Seasonally adjusted unemployment stood at 4.2 percent in July, according to data from Statistics Denmark based on the number of people on unemployment benefits and in labor market activation programs.
The number rises to 6.2 percent under the so called ILO (International Labor Organization) measure, which is used to compare unemployment in different countries.
Denmark was badly hit by a burst property bubble during the 2008 financial crisis and growth has lagged the economies of neighboring Sweden and Germany.
The country’s central bank believes economic output will edge up 0.9 percent this year and 1.5 percent in 2017.
No quick fix
“The problem is the greatest among vocationally trained labor with technical skills, such as electricians, industry technicians and mechanics,” said Steen Nielsen, head of labor market policy at the Confederation of Danish Industry.
A previous reform raising the age of retirement, as well as using foreign labor — mostly from other EU countries — would help plug the skills gap in the short term, he added.
Still, as Denmark’s population ages, that is unlikely to be enough.

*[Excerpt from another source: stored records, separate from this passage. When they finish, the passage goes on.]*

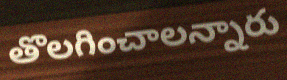
తొలగించాలన్నారు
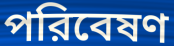
পরিবেষণ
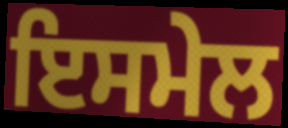
ਇਸਮੇਲ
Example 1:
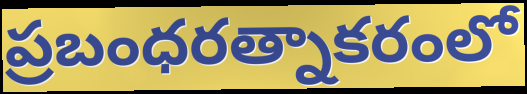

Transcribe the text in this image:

ప్రబంధరత్నాకరంలో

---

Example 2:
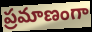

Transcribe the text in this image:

ప్రమాణంగా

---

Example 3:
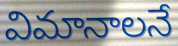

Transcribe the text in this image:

విమానాలనే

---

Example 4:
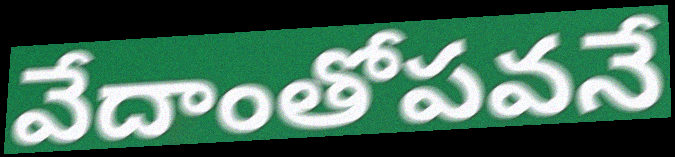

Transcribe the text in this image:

వేదాంతోపవనే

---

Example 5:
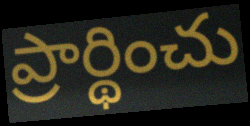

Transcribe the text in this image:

ప్రార్థించు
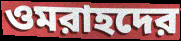
ওমরাহদের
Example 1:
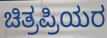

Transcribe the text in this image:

ಚಿತ್ರಪ್ರಿಯರ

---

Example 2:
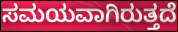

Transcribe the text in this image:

ಸಮಯವಾಗಿರುತ್ತದೆ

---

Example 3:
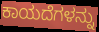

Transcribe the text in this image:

ಕಾಯದೆಗಳನ್ನು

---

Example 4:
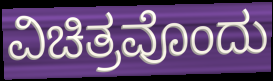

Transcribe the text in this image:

ವಿಚಿತ್ರವೊಂದು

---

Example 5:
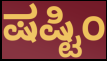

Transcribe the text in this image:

ಷಷ್ಟಿಂ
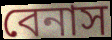
বেনাস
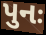
પુનઃ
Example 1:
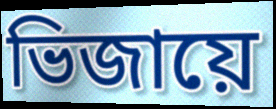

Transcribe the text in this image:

ভিজায়ে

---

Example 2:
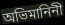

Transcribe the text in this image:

অভিমানিনী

“A shift is taking place in the labor market,” said Stine Pilegaard Jespersen, the head of labor market and education policy at the Confederation of Danish Enterprise.
“More elderly are leaving the labor market … and the young who are coming in are much less likely to have a vocational education than those who are leaving,” she added.
Two of the country’s top markets for foreign labor, Germany and Poland, also have ageing populations and will also see their workforce shrink over the coming decades, she noted.
Denmark received 21,000 asylum seekers last year, and many Danes worry that the new arrivals — like previous generations of refugees — will struggle to find work, putting pressure on the Scandinavian country’s welfare state.
While some professions facing labor shortages, such as bakers and butchers, could offer opportunities, refugees were unlikely to play a major part in fixing the problem, Jespersen said.
A survey published by Denmark’s integration ministry in May showed that 55 percent of newly arrived refugees had only completed primary school, while eight percent had no education whatsoever.
“What we typically see with refugees is that they don’t have very strong skills. Many of them are very young and don’t have a lot of schooling, and they also don’t have a lot of work experience,” said Nielsen.
“On top of that there is a big language barrier,” he added.